In a perfect world, an IT team can set most types of rules quickly and, once in place, they mostly run on autopilot. But what happens with a distributed denial of service (DDoS) attack? Without limitations or additional conditions in place, a rules engine might spin up unlimited resources in the cloud to deal with a DDoS attack in the middle of the night when nobody is around to hit a kill switch -- which could lead to a massive bill from a cloud provider.
Create additional conditions or rules to prevent an existing rule, or set of rules, from spinning out of control in an unplanned or unforeseen event. These additional rules can limit how many total resources are allocated in a given time frame, or where resources are available. Apply these additional rules to the original rules that are designed to create resources.
This creates a collection of interacting rules that can limit or enable each other -- which, without careful management, can create a confusing spider web of rule sets that you can't untangle, much like a pile of cables hidden in a data center closet.

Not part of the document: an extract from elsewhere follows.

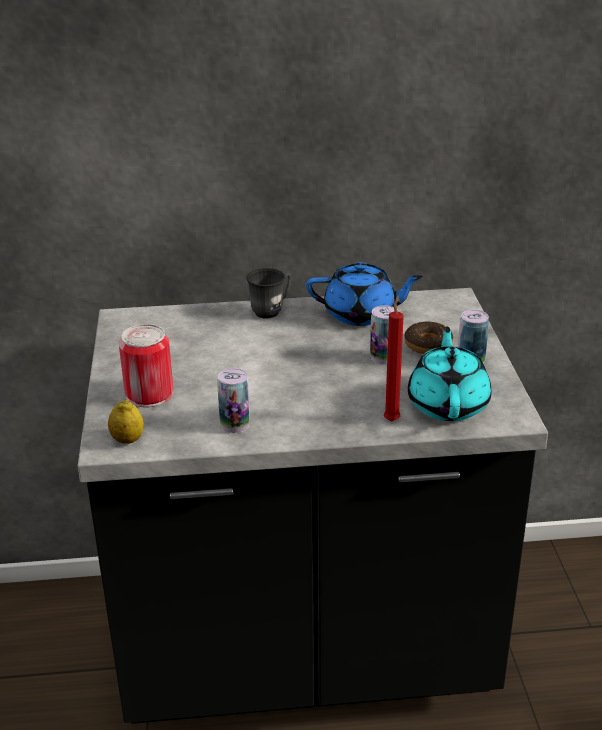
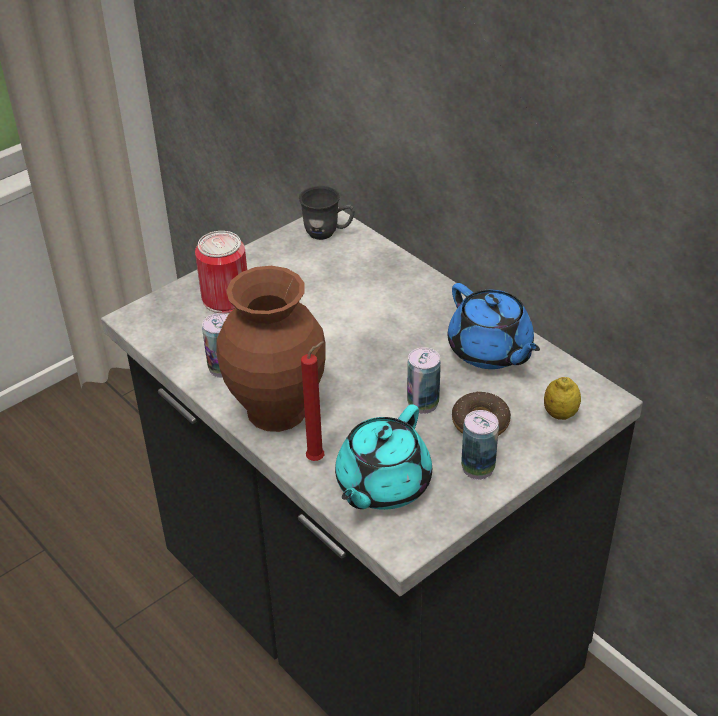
camera: 55 degrees right, 10 degrees up
lemon [108,400,144,444] -> lemon moved to [544,377,581,420]
grey mug [246,268,291,319] -> grey mug moved to [299,186,355,240]
turquoise teapot [408,327,492,421] -> turquoise teapot turned 150 degrees clockwise [335,404,432,510]
none -> brown vase [216,266,326,432]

Often, IT admins create these additional conditions or rules after a catastrophe, rather than plan for them initially. The rules engine already did something it wasn't supposed to, and now additional rules and policies are rushed into place to prevent a recurrence. However, while this addresses the immediate issue, there's no guarantee that this new set of intertwined rules won't cause a brand-new catastrophe somewhere down the line.
Don't discount the rules engine yet
Documentation is key with a rules engine. Be sure to document and update all rules engines -- whether playbooks or automated software -- or they will become your organization's greatest liability. If admins cannot understand why a rule occurs, or only that 'X' happens based on a certain action, they lose the ability to make adjustments or changes based on business needs.
Business and IT priorities change. It's not enough to understand a process once; admins must be able to work with and adjust the rules engine as needed. Over time, IT teams might need to adjust both the action and conditions that govern a particular rule. Understand the effects of making those changes, ranging from costs and resource allocation to customer experience. A rules engine is only as good as the actions it commits. While IT organizations give up some control to the engine, they must closely supervise it.